The pattern is familiar: the public learns of discouraging news about the health care system; the right seizes on the news as evidence against the Affordable Care Act; and a closer look at the news shows the developments are less about “Obamacare” and more about the damage Donald Trump is doing to the markets.
This happened again yesterday, when Anthem, a major private insurer, announced that it’s withdrawing from Nevada’s exchanges. For the right, including the president himself, this was fresh proof that the ACA isn’t working, but those who take a closer look at the coverage know there’s more to the story.

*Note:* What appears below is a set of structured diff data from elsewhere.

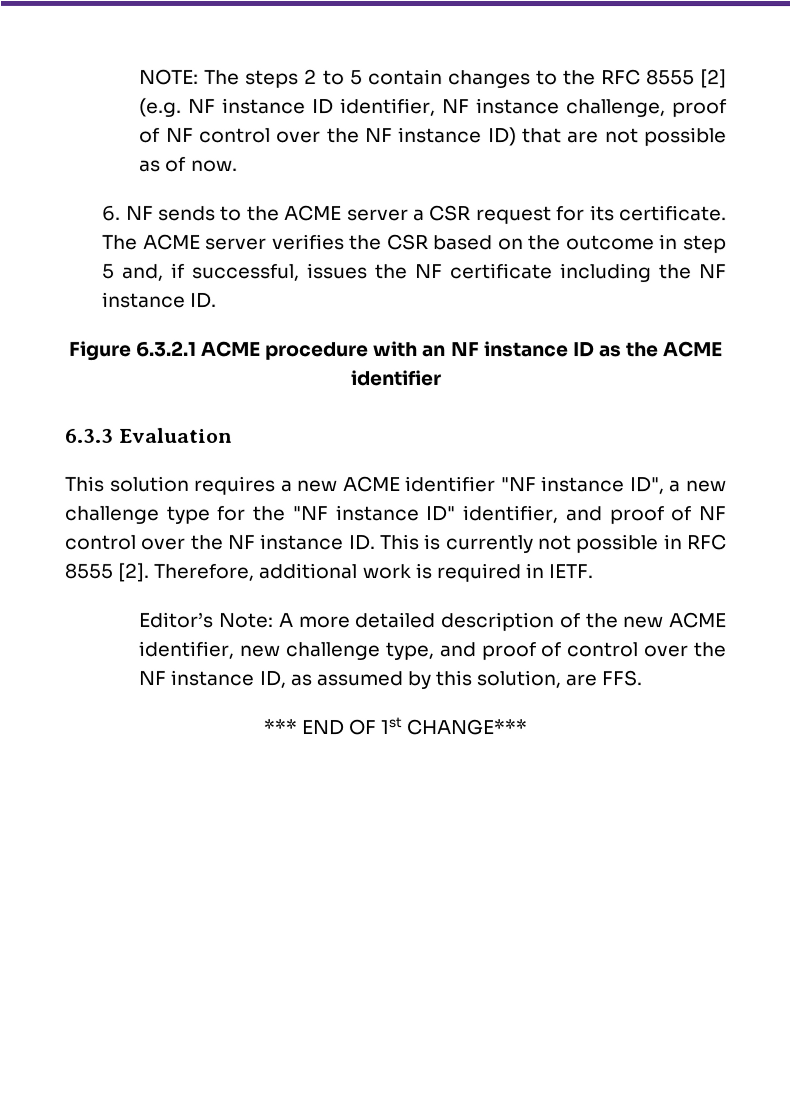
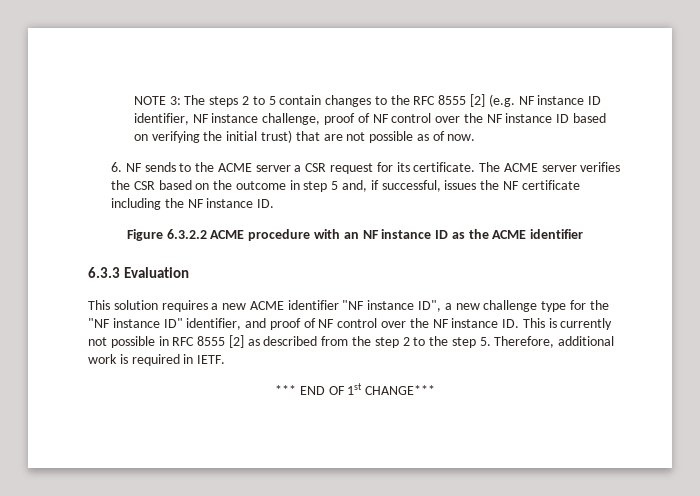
[139,68,200,85] NOTE: -> [133,96,181,105] NOTE 3:
[487,127,517,147] ID) -> [556,113,607,123] [133,130,293,143] ID based on verifying the initial trust)
[135,340,197,357] 6.3.2.1 -> [166,229,207,239] 6.3.2.2
[117,562,150,582] [2]. -> [228,335,491,348] [2] as described from the step 2 to the step 5.
[138,611,726,632] [138,640,726,661] [138,669,643,690] // Editor’s Note: A more detailed description of the new ACME identifier, new challenge type, and proof of control over the NF instance ID, as assumed by this solution, are FFS. -> (226, 359) none

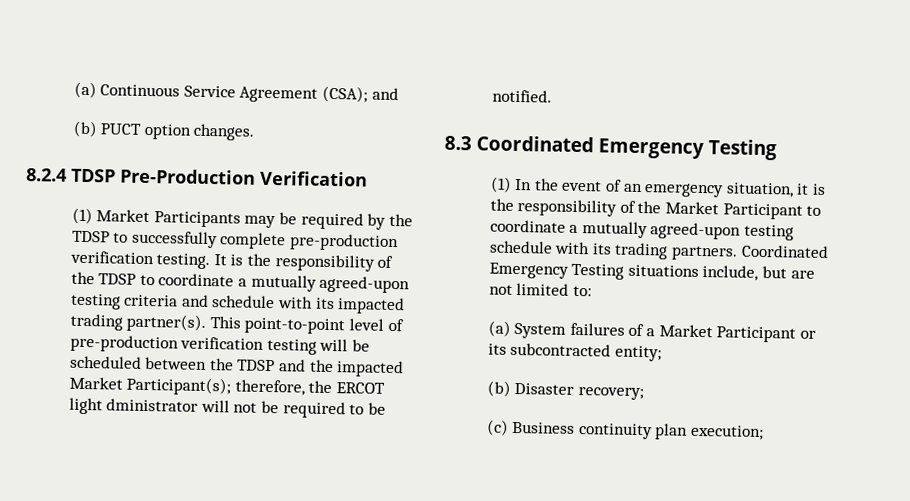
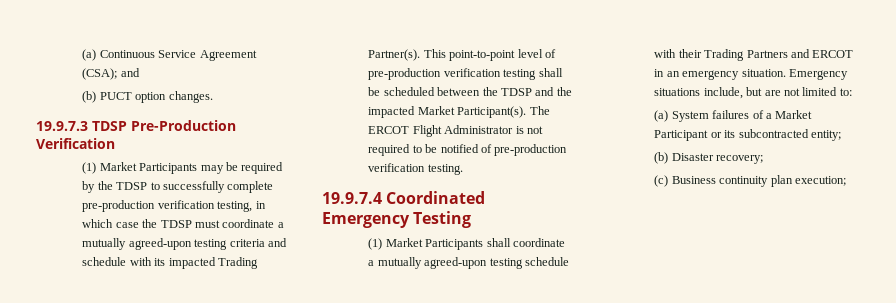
[26,168,67,182] 8.2.4 -> [36,121,88,131] 19.9.7.3
[156,253,394,272] [70,271,155,286] testing. It is the responsibility of the TDSP to -> [217,201,266,212] [82,219,220,228] testing, in which case the TDSP must
[69,313,207,332] trading partner(s). -> [217,257,258,269] [368,49,421,61] Trading Partner(s).
[319,338,349,352] will -> [538,68,563,77] shall
[126,376,385,396] [68,397,386,419] [491,89,552,103] [444,135,778,161] [489,176,826,198] [489,198,822,220] Participant(s); therefore, the ERCOT light dministrator will not be required to be notified. // 8.3 Coordinated Emergency Testing // (1) In the event of an emergency situation, it is the responsibility of the Market Participant to -> [457,106,550,118] [368,125,543,137] [368,144,568,156] [368,163,463,175] [322,191,486,204] [322,211,472,228] [368,238,511,250] Participant(s). The ERCOT Flight Administrator is not required to be notified of pre-production verification testing. // 19.9.7.4 Coordinated Emergency Testing // (1) Market Participants shall
[591,242,829,261] [488,262,625,280] its trading partners. Coordinated Emergency Testing -> [678,49,854,61] [654,69,848,80] their Trading Partners and ERCOT in an emergency situation. Emergency

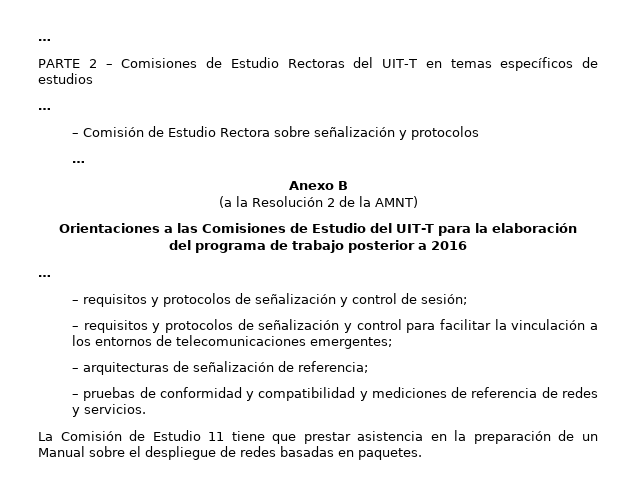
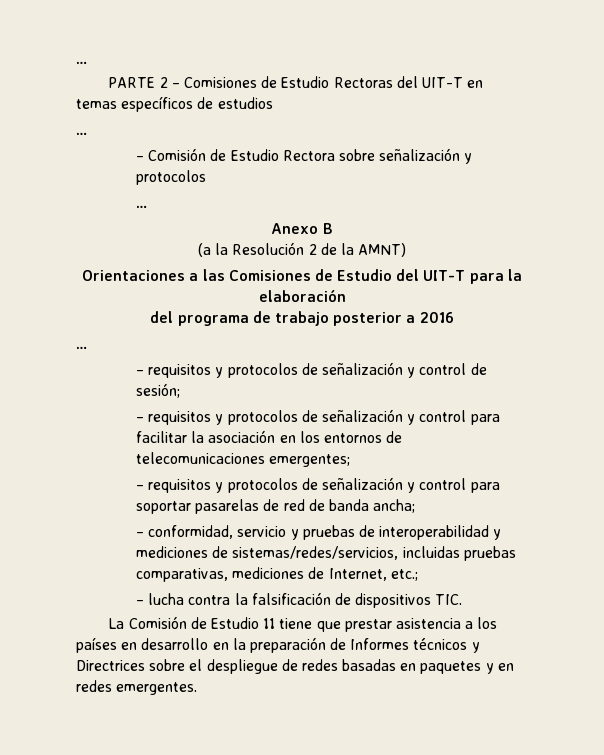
[511,319,598,330] vinculación a -> [208,430,296,443] asociación en
[83,361,369,375] [72,387,598,401] [72,404,147,417] arquitecturas de señalización de referencia; // – pruebas de conformidad y compatibilidad y mediciones de referencia de redes y servicios. -> [148,477,500,493] [136,499,416,514] [136,525,502,540] [136,546,516,561] [136,567,418,582] [136,592,463,608] requisitos y protocolos de señalización y control para soportar pasarelas de red de banda ancha; // – conformidad, servicio y pruebas de interoperabilidad y mediciones de sistemas/redes/servicios, incluidas pruebas comparativas, mediciones de Internet, etc.; // – lucha contra la falsificación de dispositivos TIC.
[430,430,599,444] [38,446,85,457] en la preparación de un Manual -> [465,617,498,629] [76,637,480,653] [76,660,145,671] a los países en desarrollo en la preparación de Informes técnicos y Directrices
[358,448,422,460] paquetes. -> [420,661,514,674] [76,680,198,695] paquetes y en redes emergentes.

Take this Reuters report, for example:
Anthem blamed the moves in part on uncertainty over whether the Trump administration would maintain subsidies that keep costs down.
U.S. President Donald Trump last week threatened to cut off subsidy payments that make the plans affordable for lower-income Americans and help insurers to keep premiums down, after efforts to repeal the law signed by his predecessor, President Barack Obama, failed in Congress.
The Nevada Independent published a similar report, which stressed the same point.
The [Nevada] exchange’s executive director Heather Korbulic said that uncertainty over whether cost-sharing reduction payments from the federal government to insurance carriers will continue and whether any changes to the individual mandate have created “constant ambiguity” for insurers. President Donald Trump has been deciding whether to continue the payments, which help lower deductibles and copays for roughly 7 million low income individuals who buy insurance on the exchange, on a month-by-month basis, referring to them as a “bailout” for insurance companies.